As to the “write-back” of cover within the exclusion, it was agreed that no “Specified Event” (which included fire, lightning, explosion and civil commotion) had occurred and so the exceptions at a and b did not apply.
BLG claimed that the exclusion did not apply to the claim because although the effect of the fuel leak was the pollution or contamination of the premises, that was merely to define the consequence, not the cause. The cause of the damage was the sharp object which had punctured the pipe.

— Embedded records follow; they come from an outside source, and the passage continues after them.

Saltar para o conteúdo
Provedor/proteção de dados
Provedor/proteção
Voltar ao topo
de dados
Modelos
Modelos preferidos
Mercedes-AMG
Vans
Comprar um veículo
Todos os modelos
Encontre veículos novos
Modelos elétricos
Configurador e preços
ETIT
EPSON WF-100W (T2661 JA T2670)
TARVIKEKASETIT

However, at first instance, Ms Clare Ambrose, sitting as a deputy judge of the High Court, agreed with Allianz that the damage had been caused by pollution and/or contamination. In the ordinary sense of the words, “pollution” and “contamination” included both the leakage of the fuel and also the mechanism by which the leak took place, which was the failure of the pipe.
Court of Appeal
On appeal, it became common ground between the parties that the damage had been caused by a process of contamination or pollution as part of the causative chain, but the pollution or contamination was not the proximate cause of the damage. The proximate cause was the sharp object that had pierced the pipe, which of itself was not pollution or contamination.

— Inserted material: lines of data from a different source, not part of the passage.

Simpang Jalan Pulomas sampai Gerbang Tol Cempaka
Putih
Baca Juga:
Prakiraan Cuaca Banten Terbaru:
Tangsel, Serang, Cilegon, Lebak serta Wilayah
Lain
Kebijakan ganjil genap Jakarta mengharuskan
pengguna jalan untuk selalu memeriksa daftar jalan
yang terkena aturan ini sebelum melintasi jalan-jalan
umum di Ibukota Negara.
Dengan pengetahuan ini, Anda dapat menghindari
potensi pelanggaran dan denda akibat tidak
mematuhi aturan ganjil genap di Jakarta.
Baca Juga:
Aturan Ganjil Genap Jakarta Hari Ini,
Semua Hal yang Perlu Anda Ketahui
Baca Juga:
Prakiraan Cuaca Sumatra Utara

The question was whether the exclusion applied only if the pollution or contamination was the proximate cause of the damage, or whether the words “caused by” connoted something looser than proximate cause so that the exclusion applied as long as the pollution or contamination was part of the chain of events leading to the damage.
The majority found that since the general rule is that causation language in an insurance policy refers to proximate cause, and as there was nothing to suggest the parties’ intention to displace this general rule, including the wording of the write-back, the exclusion did not apply.
In his leading judgment, Popplewell LJ provided a useful refresher of the principle of proximate cause and the presumption that an exclusion of damage caused by a certain peril is concerned only with the proximate cause (see paragraph 27 of the judgment). He also noted the relevant commercial context: that the risk of a fuel leak was amongst the most obvious risks to the business and one against which the policyholder would naturally desire cover.
Not all the justices were convinced though. In his dissenting judgment, Males LJ confessed that it made perfect sense to him, as a matter of ordinary language, to say that the damage was “caused by pollution or contamination”. In his view, although the pollution and contamination was not the proximate cause of the damage as the term would be used by an insurance lawyer or a broker, it was nonetheless the cause of the damage that was the subject of the claim and meant the business had to be shut down.
Popplewell LJ noted that policyholders like BLG will have the benefit of expert advice on the scope of cover under their policies from their brokers, who are well placed to advise on the effect of exclusions, such as the one in question, because they are familiar with the basic insurance principle of proximate causation and understand the language which reflects it or modifies it.
The decision will no doubt serve as a reminder to brokers, then, that when it comes to excluded perils, the presumption is that causation refers to proximate cause, but this can be modified by the wording of the exclusion. Phrases for policyholders and brokers to watch out for are those that widen the meaning of causation in an exclusion, such as “directly or indirectly caused by”.
If there is potential for losses resulting from causes that are more far reaching than the proximate cause to be excluded, brokers’ review of the scope of cover and effect of the exclusion should therefore include assessing whether an excluded cause of loss could arise somewhere in the causal chain of events (even if it is not the proximate cause) because this might present a barrier to cover.